Type out every line of the listing below word for word, leaving out the pictures.

== RECORD SET

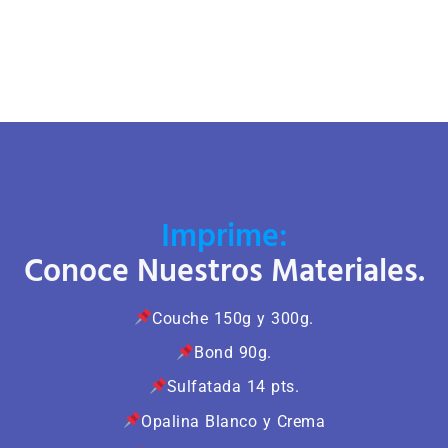
Imprime:
Conoce Nuestros Materiales.
Couche 150g y 300g.
Bond 90g.
Sulfatada 14 pts.
Opalina Blanco y Crema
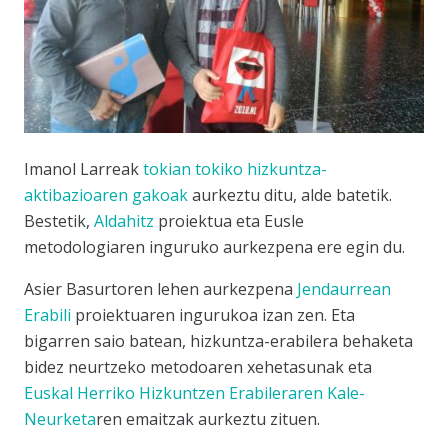
Imanol Larreak
tokian tokiko hizkuntza-
aktibazioaren gakoak
aurkeztu ditu, alde batetik.
Bestetik,
Aldahitz
proiektua eta
Eusle
metodologiaren inguruko aurkezpena ere egin du.
Asier Basurtoren lehen aurkezpena
Jendaurrean
Erabili
proiektuaren ingurukoa izan zen. Eta
bigarren saio batean, hizkuntza-erabilera behaketa
bidez neurtzeko metodoaren xehetasunak eta
Euskal Herriko Hizkuntzen Erabileraren Kale-
Neurketa
ren emaitzak aurkeztu zituen.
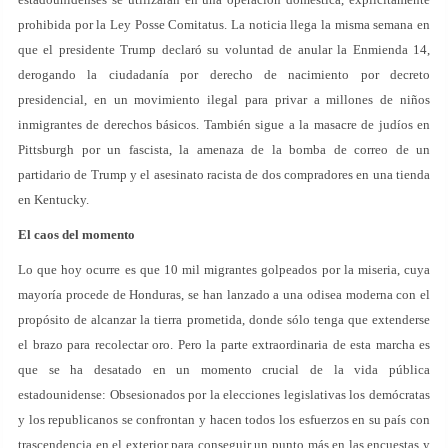
prohibida por la Ley Posse Comitatus. La noticia llega la misma semana en
que el presidente Trump declaró su voluntad de anular la Enmienda 14,
derogando la ciudadanía por derecho de nacimiento por decreto
presidencial, en un movimiento ilegal para privar a millones de niños
inmigrantes de derechos básicos. También sigue a la masacre de judíos en
Pittsburgh por un fascista, la amenaza de la bomba de correo de un
partidario de Trump y el asesinato racista de dos compradores en una tienda
en Kentucky.
El caos del momento
Lo que hoy ocurre es que 10 mil migrantes golpeados por la miseria, cuya
mayoría procede de Honduras, se han lanzado a una odisea moderna con el
propósito de alcanzar la tierra prometida, donde sólo tenga que extenderse
el brazo para recolectar oro. Pero la parte extraordinaria de esta marcha es
que se ha desatado en un momento crucial de la vida pública
estadounidense: Obsesionados por la elecciones legislativas los demócratas
y los republicanos se confrontan y hacen todos los esfuerzos en su país con
trascendencia en el exterior para conseguir un punto más en las encuestas y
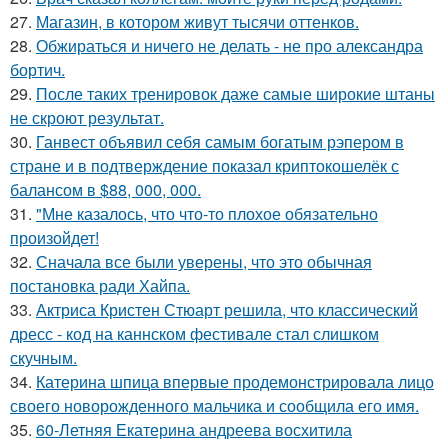
27.
Магазин, в котором живут тысячи оттенков.
28.
Обжираться и ничего не делать - не про александра
бортич.
29.
После таких тренировок даже самые широкие штаны
не скроют результат.
30.
Ганвест объявил себя самым богатым рэпером в
стране и в подтверждение показал криптокошелёк с
балансом в $88, 000, 000.
31.
"Мне казалось, что что-то плохое обязательно
произойдет!
32.
Сначала все были уверены, что это обычная
постановка ради Хайпа.
33.
Актриса Кристен Стюарт решила, что классический
дресс - код на каннском фестивале стал слишком
скучным.
34.
Катерина шпица впервые продемонстрировала лицо
своего новорожденного мальчика и сообщила его имя.
35.
60-Летняя Екатерина андреева восхитила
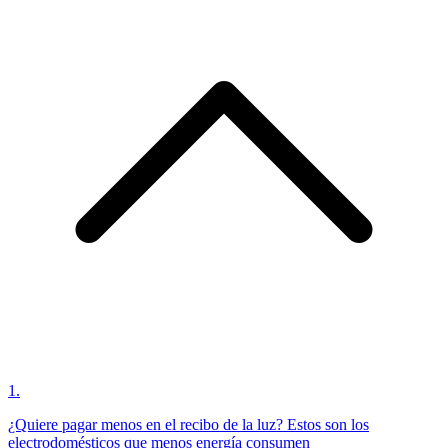
1
.
¿Quiere pagar menos en el recibo de la luz? Estos son los
electrodomésticos que menos energía consumen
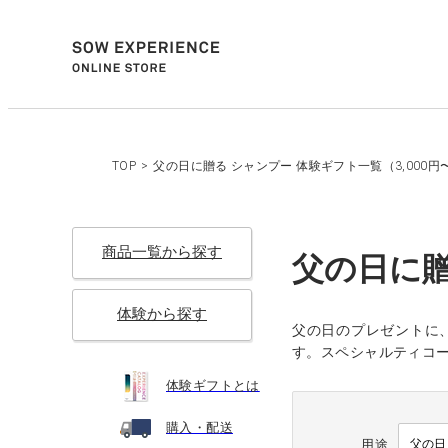
TOP
>
父の日に贈る シャンプー 体験ギフト一覧（3,000円
商品一覧から探す
父の日に贈
体験から探す
父の日のプレゼントに
す。スペシャルティコ
体験ギフトとは
購入・配送
用途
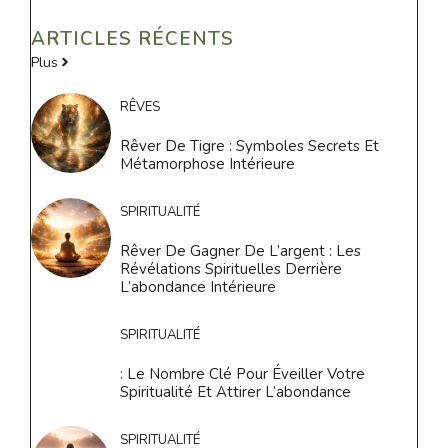
ARTICLES RÉCENTS
Plus
RÊVES
Rêver De Tigre : Symboles Secrets Et
Métamorphose Intérieure
SPIRITUALITÉ
Rêver De Gagner De L’argent : Les
Révélations Spirituelles Derrière
L’abondance Intérieure
SPIRITUALITÉ
: Le Nombre Clé Pour Éveiller Votre
Spiritualité Et Attirer L’abondance
SPIRITUALITÉ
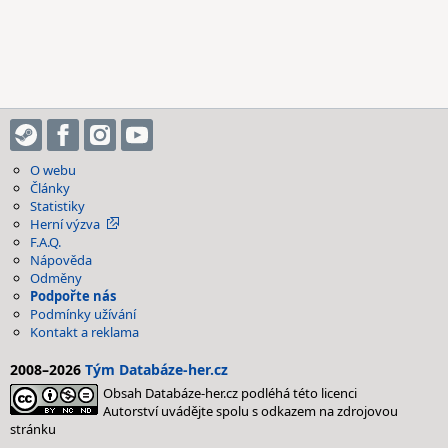
O webu
Články
Statistiky
Herní výzva
F.A.Q.
Nápověda
Odměny
Podpořte nás
Podmínky užívání
Kontakt a reklama
2008–2026
Tým Databáze-her.cz
Obsah Databáze-her.cz podléhá této licenci
Autorství uvádějte spolu s odkazem na zdrojovou
stránku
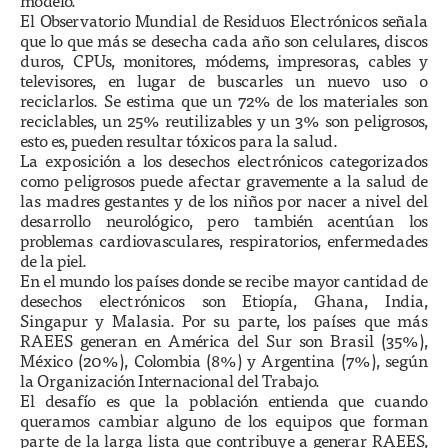
modelo.
El Observatorio Mundial de Residuos Electrónicos señala
que lo que más se desecha cada año son celulares, discos
duros, CPUs, monitores, módems, impresoras, cables y
televisores, en lugar de buscarles un nuevo uso o
reciclarlos. Se estima que un 72% de los materiales son
reciclables, un 25% reutilizables y un 3% son peligrosos,
esto es, pueden resultar tóxicos para la salud.
La exposición a los desechos electrónicos categorizados
como peligrosos puede afectar gravemente a la salud de
las madres gestantes y de los niños por nacer a nivel del
desarrollo neurológico, pero también acentúan los
problemas cardiovasculares, respiratorios, enfermedades
de la piel.
En el mundo los países donde se recibe mayor cantidad de
desechos electrónicos son Etiopía, Ghana, India,
Singapur y Malasia. Por su parte, los países que más
RAEES generan en América del Sur son Brasil (35%),
México (20%), Colombia (8%) y Argentina (7%), según
la Organización Internacional del Trabajo.
El desafío es que la población entienda que cuando
queramos cambiar alguno de los equipos que forman
parte de la larga lista que contribuye a generar RAEES,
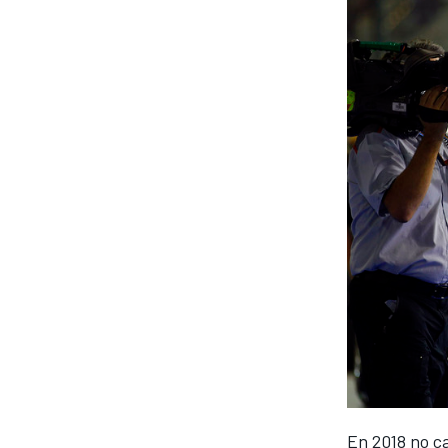
En 2018 no c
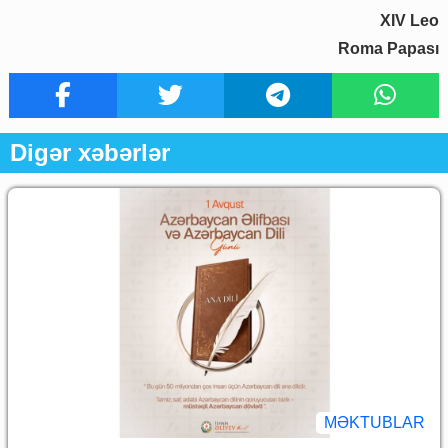
XIV Leo
Roma Papası
Digər xəbərlər
MƏKTUBLAR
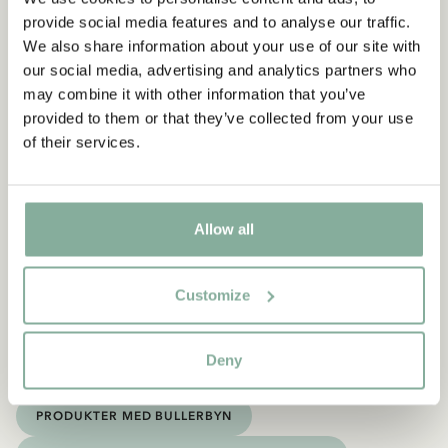
- få 10% rabatt
Text och illustration i folierad silver.
provide social media features and to analyse our traffic.
Börja prenumerera på Astrid Lindgrenbutikens
Finns i storlekarna:
We also share information about your use of our site with
nyhetsbrev för unika erbjudanden och fakta om
21x30 cm
our social media, advertising and analytics partners who
Astrid Lindgren. Dessutom får du 10% rabatt på
30x40 cm
may combine it with other information that you’ve
ditt första köp!
provided to them or that they’ve collected from your use
of their services.
Ja, jag accepterar
villkoren
.
PRENUMERERA NU
Allow all
Customize
Upptäck mer från Madicken
PRODUKTER MED MADICKEN
Deny
PRODUKTER MED LOTTA
PRODUKTER MED EMIL
PRODUKTER MED BULLERBYN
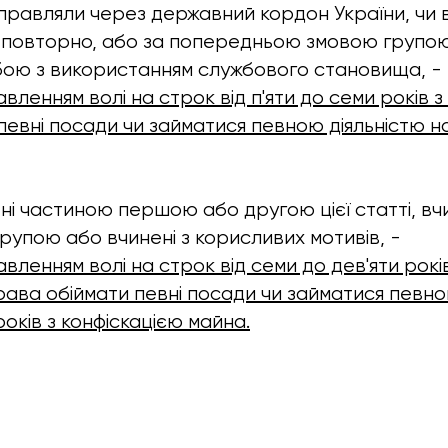
равляли через державний кордон України, чи 
бо повторно, або за попередньою змовою групою
ою з використанням службового становища, -
вленням волі на строк від п'яти до семи років 
певні посади чи займатися певною діяльністю н
ені частиною першою або другою цієї статті, вч
рупою або вчинені з корисливих мотивів, -
ленням волі на строк від семи до дев'яти років
ава обіймати певні посади чи займатися певно
оків з конфіскацією майна.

====

■ **RESULT OF THE TASK**:
Imprime:
Conoce Nuestros Materiales.
Couche 150g y 300g.
Bond 90g.
Sulfatada 14 pts.
Opalina Blanco y Crema
Imanol Larreak
tokian tokiko hizkuntza-
aktibazioaren gakoak
aurkeztu ditu, alde batetik.
Bestetik,
Aldahitz
proiektua eta
Eusle
metodologiaren inguruko aurkezpena ere egin du.
Asier Basurtoren lehen aurkezpena
Jendaurrean
Erabili
proiektuaren ingurukoa izan zen. Eta
bigarren saio batean, hizkuntza-erabilera behaketa
bidez neurtzeko metodoaren xehetasunak eta
Euskal Herriko Hizkuntzen Erabileraren Kale-
Neurketa
ren emaitzak aurkeztu zituen.
prohibida por la Ley Posse Comitatus. La noticia llega la misma semana en
que el presidente Trump declaró su voluntad de anular la Enmienda 14,
derogando la ciudadanía por derecho de nacimiento por decreto
presidencial, en un movimiento ilegal para privar a millones de niños
inmigrantes de derechos básicos. También sigue a la masacre de judíos en
Pittsburgh por un fascista, la amenaza de la bomba de correo de un
partidario de Trump y el asesinato racista de dos compradores en una tienda
en Kentucky.
El caos del momento
Lo que hoy ocurre es que 10 mil migrantes golpeados por la miseria, cuya
mayoría procede de Honduras, se han lanzado a una odisea moderna con el
propósito de alcanzar la tierra prometida, donde sólo tenga que extenderse
el brazo para recolectar oro. Pero la parte extraordinaria de esta marcha es
que se ha desatado en un momento crucial de la vida pública
estadounidense: Obsesionados por la elecciones legislativas los demócratas
y los republicanos se confrontan y hacen todos los esfuerzos en su país con
trascendencia en el exterior para conseguir un punto más en las encuestas y
27.
Магазин, в котором живут тысячи оттенков.
28.
Обжираться и ничего не делать - не про александра
бортич.
29.
После таких тренировок даже самые широкие штаны
не скроют результат.
30.
Ганвест объявил себя самым богатым рэпером в
стране и в подтверждение показал криптокошелёк с
балансом в $88, 000, 000.
31.
"Мне казалось, что что-то плохое обязательно
произойдет!
32.
Сначала все были уверены, что это обычная
постановка ради Хайпа.
33.
Актриса Кристен Стюарт решила, что классический
дресс - код на каннском фестивале стал слишком
скучным.
34.
Катерина шпица впервые продемонстрировала лицо
своего новорожденного мальчика и сообщила его имя.
35.
60-Летняя Екатерина андреева восхитила
1
.
¿Quiere pagar menos en el recibo de la luz? Estos son los
electrodomésticos que menos energía consumen
TOP
>
父の日に贈る シャンプー 体験ギフト一覧（3,000円
商品一覧から探す
父の日に贈
体験から探す
父の日のプレゼントに
す。スペシャルティコ
体験ギフトとは
購入・配送
用途
ARTICLES RÉCENTS
Plus
RÊVES
Rêver De Tigre : Symboles Secrets Et
Métamorphose Intérieure
SPIRITUALITÉ
Rêver De Gagner De L’argent : Les
Révélations Spirituelles Derrière
L’abondance Intérieure
SPIRITUALITÉ
: Le Nombre Clé Pour Éveiller Votre
Spiritualité Et Attirer L’abondance
SPIRITUALITÉ
O webu
Články
Statistiky
Herní výzva
F.A.Q.
Nápověda
Odměny
Podpořte nás
Podmínky užívání
Kontakt a reklama
2008–2026
Tým Databáze-her.cz
Obsah Databáze-her.cz podléhá této licenci
Autorství uvádějte spolu s odkazem na zdrojovou
stránku
modelo.
El Observatorio Mundial de Residuos Electrónicos señala
que lo que más se desecha cada año son celulares, discos
duros, CPUs, monitores, módems, impresoras, cables y
televisores, en lugar de buscarles un nuevo uso o
reciclarlos. Se estima que un 72% de los materiales son
reciclables, un 25% reutilizables y un 3% son peligrosos,
esto es, pueden resultar tóxicos para la salud.
La exposición a los desechos electrónicos categorizados
como peligrosos puede afectar gravemente a la salud de
las madres gestantes y de los niños por nacer a nivel del
desarrollo neurológico, pero también acentúan los
problemas cardiovasculares, respiratorios, enfermedades
de la piel.
En el mundo los países donde se recibe mayor cantidad de
desechos electrónicos son Etiopía, Ghana, India,
Singapur y Malasia. Por su parte, los países que más
RAEES generan en América del Sur son Brasil (35%),
México (20%), Colombia (8%) y Argentina (7%), según
la Organización Internacional del Trabajo.
El desafío es que la población entienda que cuando
queramos cambiar alguno de los equipos que forman
parte de la larga lista que contribuye a generar RAEES,
En 2018 no c
XIV Leo
Roma Papası
Digər xəbərlər
MƏKTUBLAR
- få 10% rabatt
Text och illustration i folierad silver.
provide social media features and to analyse our traffic.
Börja prenumerera på Astrid Lindgrenbutikens
Finns i storlekarna:
We also share information about your use of our site with
nyhetsbrev för unika erbjudanden och fakta om
21x30 cm
our social media, advertising and analytics partners who
Astrid Lindgren. Dessutom får du 10% rabatt på
30x40 cm
may combine it with other information that you’ve
ditt första köp!
provided to them or that they’ve collected from your use
of their services.
Ja, jag accepterar
villkoren
.
PRENUMERERA NU
Allow all
Customize
Upptäck mer från Madicken
PRODUKTER MED MADICKEN
Deny
PRODUKTER MED LOTTA
PRODUKTER MED EMIL
PRODUKTER MED BULLERBYN
равляли через державний кордон України, чи 
бо повторно, або за попередньою змовою групою
ою з використанням службового становища, -
вленням волі на строк від п'яти до семи років 
певні посади чи займатися певною діяльністю н
ені частиною першою або другою цієї статті, вч
рупою або вчинені з корисливих мотивів, -
ленням волі на строк від семи до дев'яти років
ава обіймати певні посади чи займатися певно
оків з конфіскацією майна.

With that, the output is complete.